Stored data entries:
-----

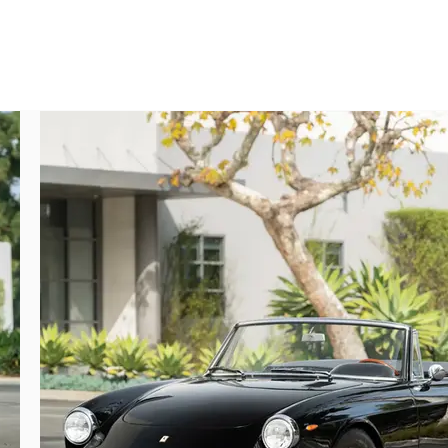
collectible.

me of Azzurro (light blue metallic) over a 
 April 1970, and a month later the car was 
1970 to its first private owner, Giancarlo 
d come into the care of English nobility, 
 the end of the decade.

 particularly suits the elegantly muscular 
tional ownerships over the following eight 
erraris that he stored for many decades.

 caretaker, who recommissioned the car for 
of the wiring and electrical systems, and 
as needed and detailed, the brightwork and 
 fitted, and the wire wheels were shod with 
e small-mouth egg-crate grille through the 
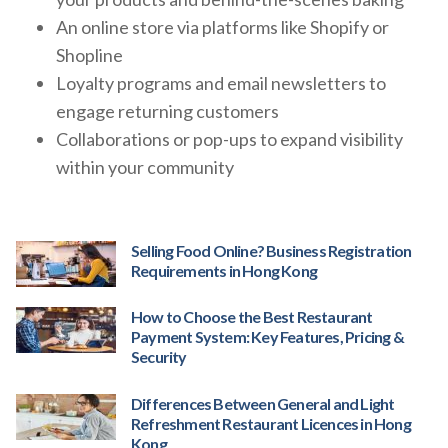
An online store via platforms like Shopify or
Shopline
Loyalty programs and email newsletters to
engage returning customers
Collaborations or pop-ups to expand visibility
within your community
Selling Food Online? Business Registration
Requirements in Hong Kong
How to Choose the Best Restaurant
Payment System: Key Features, Pricing &
Security
Differences Between General and Light
Refreshment Restaurant Licences in Hong
Kong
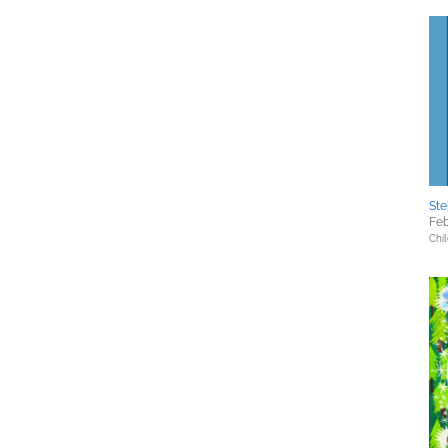
St
Feb
Chil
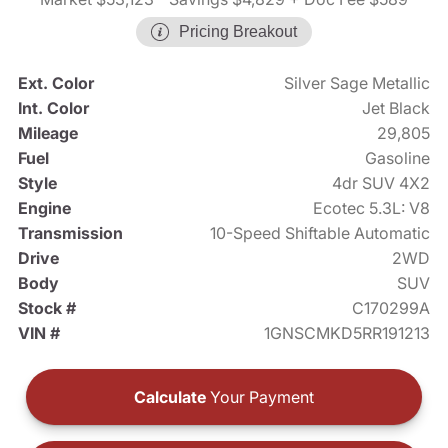
Pricing Breakout
Ext. Color
Silver Sage Metallic
Int. Color
Jet Black
Mileage
29,805
Fuel
Gasoline
Style
4dr SUV 4X2
Engine
Ecotec 5.3L: V8
Transmission
10-Speed Shiftable Automatic
Drive
2WD
Body
SUV
Stock #
C170299A
VIN #
1GNSCMKD5RR191213
Calculate
Your Payment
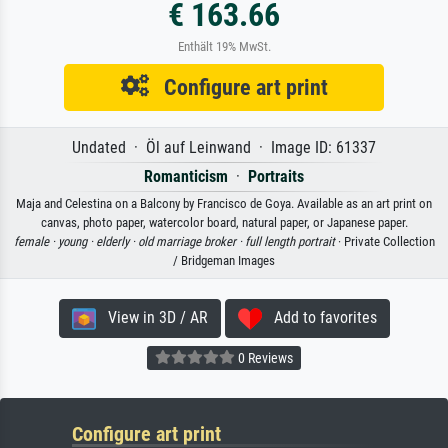
€ 163.66
Enthält 19% MwSt.
Configure art print
Undated · Öl auf Leinwand · Image ID: 61337
Romanticism
·
Portraits
Maja and Celestina on a Balcony by Francisco de Goya. Available as an art print on
canvas, photo paper, watercolor board, natural paper, or Japanese paper.
female ·
young ·
elderly ·
old marriage broker ·
full length portrait
· Private Collection
/ Bridgeman Images
View in 3D / AR
Add to favorites
0 Reviews
Configure art print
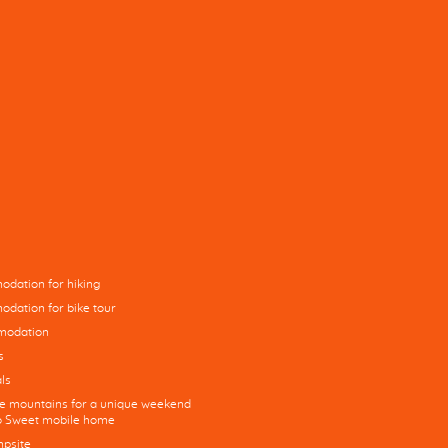
dation for hiking
dation for bike tour
modation
s
ls
he mountains for a unique weekend
co Sweet mobile home
mpsite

-----

Prompt:
Switch "Configure art print" to "Customize art print" throughout the rows and write them out again with nothing else altered. Leave the pictures out of your answer.

Reply to the task:
collectible.

me of Azzurro (light blue metallic) over a 
 April 1970, and a month later the car was 
1970 to its first private owner, Giancarlo 
d come into the care of English nobility, 
 the end of the decade.

 particularly suits the elegantly muscular 
tional ownerships over the following eight 
erraris that he stored for many decades.

 caretaker, who recommissioned the car for 
of the wiring and electrical systems, and 
as needed and detailed, the brightwork and 
 fitted, and the wire wheels were shod with 
e small-mouth egg-crate grille through the 
An online store via platforms like Shopify or
Shopline
Loyalty programs and email newsletters to
engage returning customers
Collaborations or pop-ups to expand visibility
within your community
Selling Food Online? Business Registration
Requirements in Hong Kong
How to Choose the Best Restaurant
Payment System: Key Features, Pricing &
Security
Differences Between General and Light
Refreshment Restaurant Licences in Hong
Kong
St
Feb
Chil
Pricing Breakout
Ext. Color
Silver Sage Metallic
Int. Color
Jet Black
Mileage
29,805
Fuel
Gasoline
Style
4dr SUV 4X2
Engine
Ecotec 5.3L: V8
Transmission
10-Speed Shiftable Automatic
Drive
2WD
Body
SUV
Stock #
C170299A
VIN #
1GNSCMKD5RR191213
Calculate
Your Payment
€ 163.66
Enthält 19% MwSt.
Customize art print
Undated · Öl auf Leinwand · Image ID: 61337
Romanticism
·
Portraits
Maja and Celestina on a Balcony by Francisco de Goya. Available as an art print on
canvas, photo paper, watercolor board, natural paper, or Japanese paper.
female ·
young ·
elderly ·
old marriage broker ·
full length portrait
· Private Collection
/ Bridgeman Images
View in 3D / AR
Add to favorites
0 Reviews
Customize art print
dation for hiking
dation for bike tour
modation
s
ls
he mountains for a unique weekend
co Sweet mobile home
mpsite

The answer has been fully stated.